Şimdilik, asgari ücret, emekli ile memur maaş artışları kanalıyla yapılan sosyal müdahaleler nedeniyle bu yaşadıklarımızın kitlelerce tam olarak deneyimlenemediği, algılanamadığı yönünde görüşler var. Ancak, gelecek dönemde yeşil dönüşüm, sayısal dönüşümün yan etkileri ortadan kalkıp, bu yapılanmayı başaran ülkelerin “fuleli adımlarla” arayı açmaya başladığında başta demokratikleşme olmak üzere şimdi görmediğimiz, yapmaktan imtina ettiğimiz, hatta yapılmamasına göz yumduğumuz adımları yine bedel ödeyerek yapmak zorunda kalacağız.

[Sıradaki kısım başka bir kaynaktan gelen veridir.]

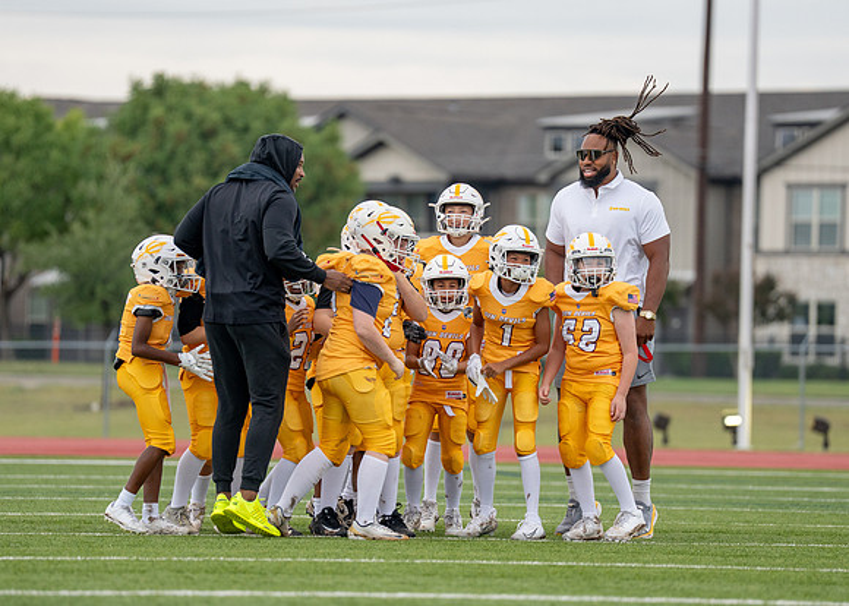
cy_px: 324
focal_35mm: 270
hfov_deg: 7.5
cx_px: 459
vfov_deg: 5.3
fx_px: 6502
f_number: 2.8
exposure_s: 1/2000
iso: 500
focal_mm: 200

Bütün bu sürecin bir siyasi bedeli olacak mı, daha sosyolojik bir ifadeyle, önceki ağır ekonomik krizde halk yine keskin bir yön değişikliği yapacak mı görülecek. Bu dönem için akılcı-rasyonel bir gerekçesi olmayan üstüne üstlük, sadece yüzde 51 meşruiyetine dayandırılmaya çalışılan (yüzde 49’un katılmadığı bir sözleşme nasıl uygulanır?) “yeni” Anayasa yapılmasının bir türlü gündemden düşmediği bir ortamda.